Another thing that I think will be useful - coming up with a unique enough term that will almost guarantee that your site will be found when looking for it. When I figure that one out, I will change my blog name, and then let you know :)


Yonah's SQL Tip of the Week #1 - Top and Sorting Views

I am sure that you've stumbled across the Top command. You might have seen it by looking at the SQL statement when browsing tables in Enterprise Manager. You may have seen it in the Syntax for SELECT. No matter what the Top command is a very useful command in more ways than one.

Essentially Top lives up to its name. The most Common syntax is:
SELECT TOP n * from table order by sales_count DESC

The query above will return the first n rows of the result set. This type of query can be useful in many situations. For example, when you are outputting the top ten selling products on your website. Notice that the ORDER BY clause is set. Order by essentially determines the order in which the rows are returned, and since we are filtering out the top 10, it also controls which records get displayed. Without Order By, Top would only return the first ten records in the result set.

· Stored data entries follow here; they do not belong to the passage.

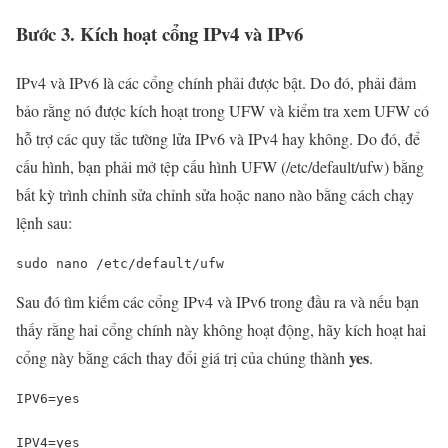
Bước 3. Kích hoạt cổng IPv4 và IPv6
IPv4 và IPv6 là các cổng chính phải được bật. Do đó, phải đảm
bảo rằng nó được kích hoạt trong UFW và kiểm tra xem UFW có
hỗ trợ các quy tắc tường lửa IPv6 và IPv4 hay không. Do đó, để
cấu hình, bạn phải mở tệp cấu hình UFW (/etc/default/ufw) bằng
bất kỳ trình chỉnh sửa chỉnh sửa hoặc nano nào bằng cách chạy
lệnh sau:
sudo nano 
/etc/
default
/ufw
Sau đó tìm kiếm các cổng IPv4 và IPv6 trong đầu ra và nếu bạn
thấy rằng hai cổng chính này không hoạt động, hãy kích hoạt hai
yes
cổng này bằng cách thay đổi giá trị của chúng thành
.
IPV6
=
yes
IPV4
=
yes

Top also has another mode - percent. Instead of returning a fixed number of rows, percent returns the top n percent of a result set. This can be good if you want to find, say, the top ten percent of the most frequently sold items:

Select top 10 percent * from products, order by sales_count desc


The Percent mode will work with any percentage, up to an including 100 Percent. Why would you want to put top 100 percent in a query if not specifying top at all gives the same result? Well I could definitely think of one main reason for this - Creating a View with a Default Sort. In SQL, views cannot include an order by clause, unless the TOP keyword is specified. Obviously, this needs to be there in order to display the appropriate records. But let's say that you want to pre-sort an entire result set in a view without specifying ORDER BY in your query? Since you can't put an Order By clause into the without specifying TOP, simply put the following SQL into your view:

Create View myView as
Select TOP 100 percent from table, order by sales_count DESC

Now you have a view that is pre-sorted.

Yonah's SQL Tip of the Week - Introduction

So one of the new features I want for this blog is a weekly SQL tip. I have worked and chatted with hundreds of developers over the years, and while even the most junior of my colleagues have great experience with the basic SQL commands, very few have mastered even a handful of the less-commonly used functions and features.

I can't begin to tell you how many e-mails and message board posts I've seen where people have created intricate SQL statements where, had they known about some of these features, they could have used only one or two extra words in their query instead of lines.

That's why I am putting these solutions into a weekly tip.